_Your objective:_
Find the string "LIST" in the material. Copy every line that has it.

_Records shown:_
>>
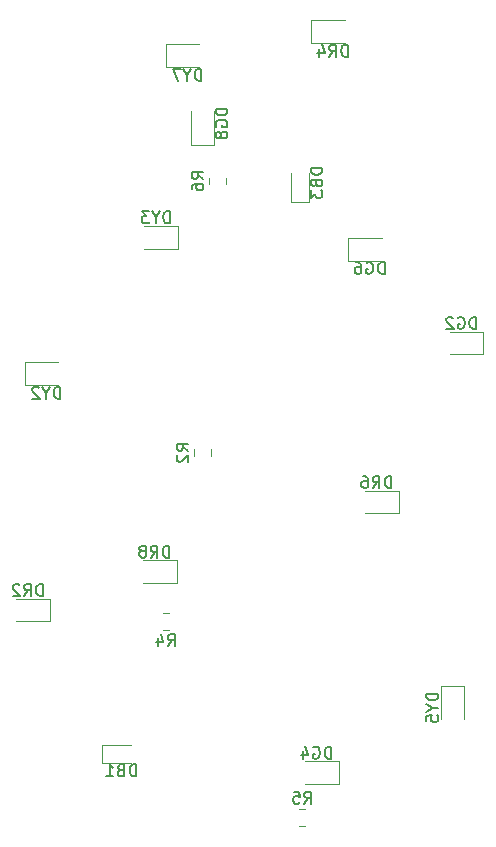
<source format=gbr>
%TF.GenerationSoftware,KiCad,Pcbnew,(5.1.6)-1*%
%TF.CreationDate,2021-10-19T11:47:46+02:00*%
%TF.ProjectId,_autosave-BaumOben,5f617574-6f73-4617-9665-2d4261756d4f,rev?*%
%TF.SameCoordinates,Original*%
%TF.FileFunction,Legend,Bot*%
%TF.FilePolarity,Positive*%
%FSLAX46Y46*%
G04 Gerber Fmt 4.6, Leading zero omitted, Abs format (unit mm)*
G04 Created by KiCad (PCBNEW (5.1.6)-1) date 2021-10-19 11:47:46*
%MOMM*%
%LPD*%
G01*
G04 APERTURE LIST*
%ADD10C,0.120000*%
%ADD11C,0.150000*%
G04 APERTURE END LIST*
D10*
%TO.C,R6*%
X98563500Y-79748748D02*
X98563500Y-80271252D01*
X97143500Y-79748748D02*
X97143500Y-80271252D01*
%TO.C,R5*%
X105290252Y-134631500D02*
X104767748Y-134631500D01*
X105290252Y-133211500D02*
X104767748Y-133211500D01*
%TO.C,R4*%
X93210748Y-116574500D02*
X93733252Y-116574500D01*
X93210748Y-117994500D02*
X93733252Y-117994500D01*
%TO.C,R2*%
X97293500Y-102744748D02*
X97293500Y-103267252D01*
X95873500Y-102744748D02*
X95873500Y-103267252D01*
%TO.C,DY7*%
X93453500Y-68445500D02*
X96313500Y-68445500D01*
X93453500Y-70365500D02*
X93453500Y-68445500D01*
X96313500Y-70365500D02*
X93453500Y-70365500D01*
%TO.C,DY5*%
X118689000Y-122727000D02*
X118689000Y-125587000D01*
X116769000Y-122727000D02*
X118689000Y-122727000D01*
X116769000Y-125587000D02*
X116769000Y-122727000D01*
%TO.C,DY3*%
X94506500Y-85732500D02*
X91646500Y-85732500D01*
X94506500Y-83812500D02*
X94506500Y-85732500D01*
X91646500Y-83812500D02*
X94506500Y-83812500D01*
%TO.C,DY2*%
X81515500Y-95369500D02*
X84375500Y-95369500D01*
X81515500Y-97289500D02*
X81515500Y-95369500D01*
X84375500Y-97289500D02*
X81515500Y-97289500D01*
%TO.C,DR8*%
X94379500Y-114053500D02*
X91519500Y-114053500D01*
X94379500Y-112133500D02*
X94379500Y-114053500D01*
X91519500Y-112133500D02*
X94379500Y-112133500D01*
%TO.C,DR6*%
X113175500Y-108148000D02*
X110315500Y-108148000D01*
X113175500Y-106228000D02*
X113175500Y-108148000D01*
X110315500Y-106228000D02*
X113175500Y-106228000D01*
%TO.C,DR4*%
X105772500Y-66413500D02*
X108632500Y-66413500D01*
X105772500Y-68333500D02*
X105772500Y-66413500D01*
X108632500Y-68333500D02*
X105772500Y-68333500D01*
%TO.C,DR2*%
X83648000Y-117292000D02*
X80788000Y-117292000D01*
X83648000Y-115372000D02*
X83648000Y-117292000D01*
X80788000Y-115372000D02*
X83648000Y-115372000D01*
%TO.C,DG8*%
X95623500Y-76980500D02*
X95623500Y-74120500D01*
X97543500Y-76980500D02*
X95623500Y-76980500D01*
X97543500Y-74120500D02*
X97543500Y-76980500D01*
%TO.C,DG6*%
X108884000Y-84828500D02*
X111744000Y-84828500D01*
X108884000Y-86748500D02*
X108884000Y-84828500D01*
X111744000Y-86748500D02*
X108884000Y-86748500D01*
%TO.C,DG4*%
X108095500Y-131071500D02*
X105235500Y-131071500D01*
X108095500Y-129151500D02*
X108095500Y-131071500D01*
X105235500Y-129151500D02*
X108095500Y-129151500D01*
%TO.C,DG2*%
X120360000Y-94686000D02*
X117500000Y-94686000D01*
X120360000Y-92766000D02*
X120360000Y-94686000D01*
X117500000Y-92766000D02*
X120360000Y-92766000D01*
%TO.C,DB3*%
X104103500Y-81797000D02*
X104103500Y-79337000D01*
X105573500Y-81797000D02*
X104103500Y-81797000D01*
X105573500Y-79337000D02*
X105573500Y-81797000D01*
%TO.C,DB1*%
X88065500Y-127789000D02*
X90525500Y-127789000D01*
X88065500Y-129259000D02*
X88065500Y-127789000D01*
X90525500Y-129259000D02*
X88065500Y-129259000D01*
%TO.C,R6*%
D11*
X96655880Y-79843333D02*
X96179690Y-79510000D01*
X96655880Y-79271904D02*
X95655880Y-79271904D01*
X95655880Y-79652857D01*
X95703500Y-79748095D01*
X95751119Y-79795714D01*
X95846357Y-79843333D01*
X95989214Y-79843333D01*
X96084452Y-79795714D01*
X96132071Y-79748095D01*
X96179690Y-79652857D01*
X96179690Y-79271904D01*
X95655880Y-80700476D02*
X95655880Y-80510000D01*
X95703500Y-80414761D01*
X95751119Y-80367142D01*
X95893976Y-80271904D01*
X96084452Y-80224285D01*
X96465404Y-80224285D01*
X96560642Y-80271904D01*
X96608261Y-80319523D01*
X96655880Y-80414761D01*
X96655880Y-80605238D01*
X96608261Y-80700476D01*
X96560642Y-80748095D01*
X96465404Y-80795714D01*
X96227309Y-80795714D01*
X96132071Y-80748095D01*
X96084452Y-80700476D01*
X96036833Y-80605238D01*
X96036833Y-80414761D01*
X96084452Y-80319523D01*
X96132071Y-80271904D01*
X96227309Y-80224285D01*
%TO.C,R5*%
X105195666Y-132723880D02*
X105529000Y-132247690D01*
X105767095Y-132723880D02*
X105767095Y-131723880D01*
X105386142Y-131723880D01*
X105290904Y-131771500D01*
X105243285Y-131819119D01*
X105195666Y-131914357D01*
X105195666Y-132057214D01*
X105243285Y-132152452D01*
X105290904Y-132200071D01*
X105386142Y-132247690D01*
X105767095Y-132247690D01*
X104290904Y-131723880D02*
X104767095Y-131723880D01*
X104814714Y-132200071D01*
X104767095Y-132152452D01*
X104671857Y-132104833D01*
X104433761Y-132104833D01*
X104338523Y-132152452D01*
X104290904Y-132200071D01*
X104243285Y-132295309D01*
X104243285Y-132533404D01*
X104290904Y-132628642D01*
X104338523Y-132676261D01*
X104433761Y-132723880D01*
X104671857Y-132723880D01*
X104767095Y-132676261D01*
X104814714Y-132628642D01*
%TO.C,R4*%
X93638666Y-119386880D02*
X93972000Y-118910690D01*
X94210095Y-119386880D02*
X94210095Y-118386880D01*
X93829142Y-118386880D01*
X93733904Y-118434500D01*
X93686285Y-118482119D01*
X93638666Y-118577357D01*
X93638666Y-118720214D01*
X93686285Y-118815452D01*
X93733904Y-118863071D01*
X93829142Y-118910690D01*
X94210095Y-118910690D01*
X92781523Y-118720214D02*
X92781523Y-119386880D01*
X93019619Y-118339261D02*
X93257714Y-119053547D01*
X92638666Y-119053547D01*
%TO.C,R2*%
X95385880Y-102839333D02*
X94909690Y-102506000D01*
X95385880Y-102267904D02*
X94385880Y-102267904D01*
X94385880Y-102648857D01*
X94433500Y-102744095D01*
X94481119Y-102791714D01*
X94576357Y-102839333D01*
X94719214Y-102839333D01*
X94814452Y-102791714D01*
X94862071Y-102744095D01*
X94909690Y-102648857D01*
X94909690Y-102267904D01*
X94481119Y-103220285D02*
X94433500Y-103267904D01*
X94385880Y-103363142D01*
X94385880Y-103601238D01*
X94433500Y-103696476D01*
X94481119Y-103744095D01*
X94576357Y-103791714D01*
X94671595Y-103791714D01*
X94814452Y-103744095D01*
X95385880Y-103172666D01*
X95385880Y-103791714D01*
%TO.C,DY7*%
X96480166Y-71507880D02*
X96480166Y-70507880D01*
X96242071Y-70507880D01*
X96099214Y-70555500D01*
X96003976Y-70650738D01*
X95956357Y-70745976D01*
X95908738Y-70936452D01*
X95908738Y-71079309D01*
X95956357Y-71269785D01*
X96003976Y-71365023D01*
X96099214Y-71460261D01*
X96242071Y-71507880D01*
X96480166Y-71507880D01*
X95289690Y-71031690D02*
X95289690Y-71507880D01*
X95623023Y-70507880D02*
X95289690Y-71031690D01*
X94956357Y-70507880D01*
X94718261Y-70507880D02*
X94051595Y-70507880D01*
X94480166Y-71507880D01*
%TO.C,DY5*%
X116531380Y-123420333D02*
X115531380Y-123420333D01*
X115531380Y-123658428D01*
X115579000Y-123801285D01*
X115674238Y-123896523D01*
X115769476Y-123944142D01*
X115959952Y-123991761D01*
X116102809Y-123991761D01*
X116293285Y-123944142D01*
X116388523Y-123896523D01*
X116483761Y-123801285D01*
X116531380Y-123658428D01*
X116531380Y-123420333D01*
X116055190Y-124610809D02*
X116531380Y-124610809D01*
X115531380Y-124277476D02*
X116055190Y-124610809D01*
X115531380Y-124944142D01*
X115531380Y-125753666D02*
X115531380Y-125277476D01*
X116007571Y-125229857D01*
X115959952Y-125277476D01*
X115912333Y-125372714D01*
X115912333Y-125610809D01*
X115959952Y-125706047D01*
X116007571Y-125753666D01*
X116102809Y-125801285D01*
X116340904Y-125801285D01*
X116436142Y-125753666D01*
X116483761Y-125706047D01*
X116531380Y-125610809D01*
X116531380Y-125372714D01*
X116483761Y-125277476D01*
X116436142Y-125229857D01*
%TO.C,DY3*%
X93813166Y-83574880D02*
X93813166Y-82574880D01*
X93575071Y-82574880D01*
X93432214Y-82622500D01*
X93336976Y-82717738D01*
X93289357Y-82812976D01*
X93241738Y-83003452D01*
X93241738Y-83146309D01*
X93289357Y-83336785D01*
X93336976Y-83432023D01*
X93432214Y-83527261D01*
X93575071Y-83574880D01*
X93813166Y-83574880D01*
X92622690Y-83098690D02*
X92622690Y-83574880D01*
X92956023Y-82574880D02*
X92622690Y-83098690D01*
X92289357Y-82574880D01*
X92051261Y-82574880D02*
X91432214Y-82574880D01*
X91765547Y-82955833D01*
X91622690Y-82955833D01*
X91527452Y-83003452D01*
X91479833Y-83051071D01*
X91432214Y-83146309D01*
X91432214Y-83384404D01*
X91479833Y-83479642D01*
X91527452Y-83527261D01*
X91622690Y-83574880D01*
X91908404Y-83574880D01*
X92003642Y-83527261D01*
X92051261Y-83479642D01*
%TO.C,DY2*%
X84542166Y-98431880D02*
X84542166Y-97431880D01*
X84304071Y-97431880D01*
X84161214Y-97479500D01*
X84065976Y-97574738D01*
X84018357Y-97669976D01*
X83970738Y-97860452D01*
X83970738Y-98003309D01*
X84018357Y-98193785D01*
X84065976Y-98289023D01*
X84161214Y-98384261D01*
X84304071Y-98431880D01*
X84542166Y-98431880D01*
X83351690Y-97955690D02*
X83351690Y-98431880D01*
X83685023Y-97431880D02*
X83351690Y-97955690D01*
X83018357Y-97431880D01*
X82732642Y-97527119D02*
X82685023Y-97479500D01*
X82589785Y-97431880D01*
X82351690Y-97431880D01*
X82256452Y-97479500D01*
X82208833Y-97527119D01*
X82161214Y-97622357D01*
X82161214Y-97717595D01*
X82208833Y-97860452D01*
X82780261Y-98431880D01*
X82161214Y-98431880D01*
%TO.C,DR8*%
X93757595Y-111895880D02*
X93757595Y-110895880D01*
X93519500Y-110895880D01*
X93376642Y-110943500D01*
X93281404Y-111038738D01*
X93233785Y-111133976D01*
X93186166Y-111324452D01*
X93186166Y-111467309D01*
X93233785Y-111657785D01*
X93281404Y-111753023D01*
X93376642Y-111848261D01*
X93519500Y-111895880D01*
X93757595Y-111895880D01*
X92186166Y-111895880D02*
X92519500Y-111419690D01*
X92757595Y-111895880D02*
X92757595Y-110895880D01*
X92376642Y-110895880D01*
X92281404Y-110943500D01*
X92233785Y-110991119D01*
X92186166Y-111086357D01*
X92186166Y-111229214D01*
X92233785Y-111324452D01*
X92281404Y-111372071D01*
X92376642Y-111419690D01*
X92757595Y-111419690D01*
X91614738Y-111324452D02*
X91709976Y-111276833D01*
X91757595Y-111229214D01*
X91805214Y-111133976D01*
X91805214Y-111086357D01*
X91757595Y-110991119D01*
X91709976Y-110943500D01*
X91614738Y-110895880D01*
X91424261Y-110895880D01*
X91329023Y-110943500D01*
X91281404Y-110991119D01*
X91233785Y-111086357D01*
X91233785Y-111133976D01*
X91281404Y-111229214D01*
X91329023Y-111276833D01*
X91424261Y-111324452D01*
X91614738Y-111324452D01*
X91709976Y-111372071D01*
X91757595Y-111419690D01*
X91805214Y-111514928D01*
X91805214Y-111705404D01*
X91757595Y-111800642D01*
X91709976Y-111848261D01*
X91614738Y-111895880D01*
X91424261Y-111895880D01*
X91329023Y-111848261D01*
X91281404Y-111800642D01*
X91233785Y-111705404D01*
X91233785Y-111514928D01*
X91281404Y-111419690D01*
X91329023Y-111372071D01*
X91424261Y-111324452D01*
%TO.C,DR6*%
X112553595Y-105990380D02*
X112553595Y-104990380D01*
X112315500Y-104990380D01*
X112172642Y-105038000D01*
X112077404Y-105133238D01*
X112029785Y-105228476D01*
X111982166Y-105418952D01*
X111982166Y-105561809D01*
X112029785Y-105752285D01*
X112077404Y-105847523D01*
X112172642Y-105942761D01*
X112315500Y-105990380D01*
X112553595Y-105990380D01*
X110982166Y-105990380D02*
X111315500Y-105514190D01*
X111553595Y-105990380D02*
X111553595Y-104990380D01*
X111172642Y-104990380D01*
X111077404Y-105038000D01*
X111029785Y-105085619D01*
X110982166Y-105180857D01*
X110982166Y-105323714D01*
X111029785Y-105418952D01*
X111077404Y-105466571D01*
X111172642Y-105514190D01*
X111553595Y-105514190D01*
X110125023Y-104990380D02*
X110315500Y-104990380D01*
X110410738Y-105038000D01*
X110458357Y-105085619D01*
X110553595Y-105228476D01*
X110601214Y-105418952D01*
X110601214Y-105799904D01*
X110553595Y-105895142D01*
X110505976Y-105942761D01*
X110410738Y-105990380D01*
X110220261Y-105990380D01*
X110125023Y-105942761D01*
X110077404Y-105895142D01*
X110029785Y-105799904D01*
X110029785Y-105561809D01*
X110077404Y-105466571D01*
X110125023Y-105418952D01*
X110220261Y-105371333D01*
X110410738Y-105371333D01*
X110505976Y-105418952D01*
X110553595Y-105466571D01*
X110601214Y-105561809D01*
%TO.C,DR4*%
X108870595Y-69475880D02*
X108870595Y-68475880D01*
X108632500Y-68475880D01*
X108489642Y-68523500D01*
X108394404Y-68618738D01*
X108346785Y-68713976D01*
X108299166Y-68904452D01*
X108299166Y-69047309D01*
X108346785Y-69237785D01*
X108394404Y-69333023D01*
X108489642Y-69428261D01*
X108632500Y-69475880D01*
X108870595Y-69475880D01*
X107299166Y-69475880D02*
X107632500Y-68999690D01*
X107870595Y-69475880D02*
X107870595Y-68475880D01*
X107489642Y-68475880D01*
X107394404Y-68523500D01*
X107346785Y-68571119D01*
X107299166Y-68666357D01*
X107299166Y-68809214D01*
X107346785Y-68904452D01*
X107394404Y-68952071D01*
X107489642Y-68999690D01*
X107870595Y-68999690D01*
X106442023Y-68809214D02*
X106442023Y-69475880D01*
X106680119Y-68428261D02*
X106918214Y-69142547D01*
X106299166Y-69142547D01*
%TO.C,DR2*%
X83026095Y-115134380D02*
X83026095Y-114134380D01*
X82788000Y-114134380D01*
X82645142Y-114182000D01*
X82549904Y-114277238D01*
X82502285Y-114372476D01*
X82454666Y-114562952D01*
X82454666Y-114705809D01*
X82502285Y-114896285D01*
X82549904Y-114991523D01*
X82645142Y-115086761D01*
X82788000Y-115134380D01*
X83026095Y-115134380D01*
X81454666Y-115134380D02*
X81788000Y-114658190D01*
X82026095Y-115134380D02*
X82026095Y-114134380D01*
X81645142Y-114134380D01*
X81549904Y-114182000D01*
X81502285Y-114229619D01*
X81454666Y-114324857D01*
X81454666Y-114467714D01*
X81502285Y-114562952D01*
X81549904Y-114610571D01*
X81645142Y-114658190D01*
X82026095Y-114658190D01*
X81073714Y-114229619D02*
X81026095Y-114182000D01*
X80930857Y-114134380D01*
X80692761Y-114134380D01*
X80597523Y-114182000D01*
X80549904Y-114229619D01*
X80502285Y-114324857D01*
X80502285Y-114420095D01*
X80549904Y-114562952D01*
X81121333Y-115134380D01*
X80502285Y-115134380D01*
%TO.C,DG8*%
X98685880Y-73882404D02*
X97685880Y-73882404D01*
X97685880Y-74120500D01*
X97733500Y-74263357D01*
X97828738Y-74358595D01*
X97923976Y-74406214D01*
X98114452Y-74453833D01*
X98257309Y-74453833D01*
X98447785Y-74406214D01*
X98543023Y-74358595D01*
X98638261Y-74263357D01*
X98685880Y-74120500D01*
X98685880Y-73882404D01*
X97733500Y-75406214D02*
X97685880Y-75310976D01*
X97685880Y-75168119D01*
X97733500Y-75025261D01*
X97828738Y-74930023D01*
X97923976Y-74882404D01*
X98114452Y-74834785D01*
X98257309Y-74834785D01*
X98447785Y-74882404D01*
X98543023Y-74930023D01*
X98638261Y-75025261D01*
X98685880Y-75168119D01*
X98685880Y-75263357D01*
X98638261Y-75406214D01*
X98590642Y-75453833D01*
X98257309Y-75453833D01*
X98257309Y-75263357D01*
X98114452Y-76025261D02*
X98066833Y-75930023D01*
X98019214Y-75882404D01*
X97923976Y-75834785D01*
X97876357Y-75834785D01*
X97781119Y-75882404D01*
X97733500Y-75930023D01*
X97685880Y-76025261D01*
X97685880Y-76215738D01*
X97733500Y-76310976D01*
X97781119Y-76358595D01*
X97876357Y-76406214D01*
X97923976Y-76406214D01*
X98019214Y-76358595D01*
X98066833Y-76310976D01*
X98114452Y-76215738D01*
X98114452Y-76025261D01*
X98162071Y-75930023D01*
X98209690Y-75882404D01*
X98304928Y-75834785D01*
X98495404Y-75834785D01*
X98590642Y-75882404D01*
X98638261Y-75930023D01*
X98685880Y-76025261D01*
X98685880Y-76215738D01*
X98638261Y-76310976D01*
X98590642Y-76358595D01*
X98495404Y-76406214D01*
X98304928Y-76406214D01*
X98209690Y-76358595D01*
X98162071Y-76310976D01*
X98114452Y-76215738D01*
%TO.C,DG6*%
X111982095Y-87890880D02*
X111982095Y-86890880D01*
X111744000Y-86890880D01*
X111601142Y-86938500D01*
X111505904Y-87033738D01*
X111458285Y-87128976D01*
X111410666Y-87319452D01*
X111410666Y-87462309D01*
X111458285Y-87652785D01*
X111505904Y-87748023D01*
X111601142Y-87843261D01*
X111744000Y-87890880D01*
X111982095Y-87890880D01*
X110458285Y-86938500D02*
X110553523Y-86890880D01*
X110696380Y-86890880D01*
X110839238Y-86938500D01*
X110934476Y-87033738D01*
X110982095Y-87128976D01*
X111029714Y-87319452D01*
X111029714Y-87462309D01*
X110982095Y-87652785D01*
X110934476Y-87748023D01*
X110839238Y-87843261D01*
X110696380Y-87890880D01*
X110601142Y-87890880D01*
X110458285Y-87843261D01*
X110410666Y-87795642D01*
X110410666Y-87462309D01*
X110601142Y-87462309D01*
X109553523Y-86890880D02*
X109744000Y-86890880D01*
X109839238Y-86938500D01*
X109886857Y-86986119D01*
X109982095Y-87128976D01*
X110029714Y-87319452D01*
X110029714Y-87700404D01*
X109982095Y-87795642D01*
X109934476Y-87843261D01*
X109839238Y-87890880D01*
X109648761Y-87890880D01*
X109553523Y-87843261D01*
X109505904Y-87795642D01*
X109458285Y-87700404D01*
X109458285Y-87462309D01*
X109505904Y-87367071D01*
X109553523Y-87319452D01*
X109648761Y-87271833D01*
X109839238Y-87271833D01*
X109934476Y-87319452D01*
X109982095Y-87367071D01*
X110029714Y-87462309D01*
%TO.C,DG4*%
X107473595Y-128913880D02*
X107473595Y-127913880D01*
X107235500Y-127913880D01*
X107092642Y-127961500D01*
X106997404Y-128056738D01*
X106949785Y-128151976D01*
X106902166Y-128342452D01*
X106902166Y-128485309D01*
X106949785Y-128675785D01*
X106997404Y-128771023D01*
X107092642Y-128866261D01*
X107235500Y-128913880D01*
X107473595Y-128913880D01*
X105949785Y-127961500D02*
X106045023Y-127913880D01*
X106187880Y-127913880D01*
X106330738Y-127961500D01*
X106425976Y-128056738D01*
X106473595Y-128151976D01*
X106521214Y-128342452D01*
X106521214Y-128485309D01*
X106473595Y-128675785D01*
X106425976Y-128771023D01*
X106330738Y-128866261D01*
X106187880Y-128913880D01*
X106092642Y-128913880D01*
X105949785Y-128866261D01*
X105902166Y-128818642D01*
X105902166Y-128485309D01*
X106092642Y-128485309D01*
X105045023Y-128247214D02*
X105045023Y-128913880D01*
X105283119Y-127866261D02*
X105521214Y-128580547D01*
X104902166Y-128580547D01*
%TO.C,DG2*%
X119738095Y-92528380D02*
X119738095Y-91528380D01*
X119500000Y-91528380D01*
X119357142Y-91576000D01*
X119261904Y-91671238D01*
X119214285Y-91766476D01*
X119166666Y-91956952D01*
X119166666Y-92099809D01*
X119214285Y-92290285D01*
X119261904Y-92385523D01*
X119357142Y-92480761D01*
X119500000Y-92528380D01*
X119738095Y-92528380D01*
X118214285Y-91576000D02*
X118309523Y-91528380D01*
X118452380Y-91528380D01*
X118595238Y-91576000D01*
X118690476Y-91671238D01*
X118738095Y-91766476D01*
X118785714Y-91956952D01*
X118785714Y-92099809D01*
X118738095Y-92290285D01*
X118690476Y-92385523D01*
X118595238Y-92480761D01*
X118452380Y-92528380D01*
X118357142Y-92528380D01*
X118214285Y-92480761D01*
X118166666Y-92433142D01*
X118166666Y-92099809D01*
X118357142Y-92099809D01*
X117785714Y-91623619D02*
X117738095Y-91576000D01*
X117642857Y-91528380D01*
X117404761Y-91528380D01*
X117309523Y-91576000D01*
X117261904Y-91623619D01*
X117214285Y-91718857D01*
X117214285Y-91814095D01*
X117261904Y-91956952D01*
X117833333Y-92528380D01*
X117214285Y-92528380D01*
%TO.C,DB3*%
X106720880Y-78898904D02*
X105720880Y-78898904D01*
X105720880Y-79137000D01*
X105768500Y-79279857D01*
X105863738Y-79375095D01*
X105958976Y-79422714D01*
X106149452Y-79470333D01*
X106292309Y-79470333D01*
X106482785Y-79422714D01*
X106578023Y-79375095D01*
X106673261Y-79279857D01*
X106720880Y-79137000D01*
X106720880Y-78898904D01*
X106197071Y-80232238D02*
X106244690Y-80375095D01*
X106292309Y-80422714D01*
X106387547Y-80470333D01*
X106530404Y-80470333D01*
X106625642Y-80422714D01*
X106673261Y-80375095D01*
X106720880Y-80279857D01*
X106720880Y-79898904D01*
X105720880Y-79898904D01*
X105720880Y-80232238D01*
X105768500Y-80327476D01*
X105816119Y-80375095D01*
X105911357Y-80422714D01*
X106006595Y-80422714D01*
X106101833Y-80375095D01*
X106149452Y-80327476D01*
X106197071Y-80232238D01*
X106197071Y-79898904D01*
X105720880Y-80803666D02*
X105720880Y-81422714D01*
X106101833Y-81089380D01*
X106101833Y-81232238D01*
X106149452Y-81327476D01*
X106197071Y-81375095D01*
X106292309Y-81422714D01*
X106530404Y-81422714D01*
X106625642Y-81375095D01*
X106673261Y-81327476D01*
X106720880Y-81232238D01*
X106720880Y-80946523D01*
X106673261Y-80851285D01*
X106625642Y-80803666D01*
%TO.C,DB1*%
X90963595Y-130406380D02*
X90963595Y-129406380D01*
X90725500Y-129406380D01*
X90582642Y-129454000D01*
X90487404Y-129549238D01*
X90439785Y-129644476D01*
X90392166Y-129834952D01*
X90392166Y-129977809D01*
X90439785Y-130168285D01*
X90487404Y-130263523D01*
X90582642Y-130358761D01*
X90725500Y-130406380D01*
X90963595Y-130406380D01*
X89630261Y-129882571D02*
X89487404Y-129930190D01*
X89439785Y-129977809D01*
X89392166Y-130073047D01*
X89392166Y-130215904D01*
X89439785Y-130311142D01*
X89487404Y-130358761D01*
X89582642Y-130406380D01*
X89963595Y-130406380D01*
X89963595Y-129406380D01*
X89630261Y-129406380D01*
X89535023Y-129454000D01*
X89487404Y-129501619D01*
X89439785Y-129596857D01*
X89439785Y-129692095D01*
X89487404Y-129787333D01*
X89535023Y-129834952D01*
X89630261Y-129882571D01*
X89963595Y-129882571D01*
X88439785Y-130406380D02*
X89011214Y-130406380D01*
X88725500Y-130406380D02*
X88725500Y-129406380D01*
X88820738Y-129549238D01*
X88915976Y-129644476D01*
X89011214Y-129692095D01*
%TD*%
M02*

</source>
<<
_Response to the exercise:_
G04 APERTURE LIST*
G04 APERTURE END LIST*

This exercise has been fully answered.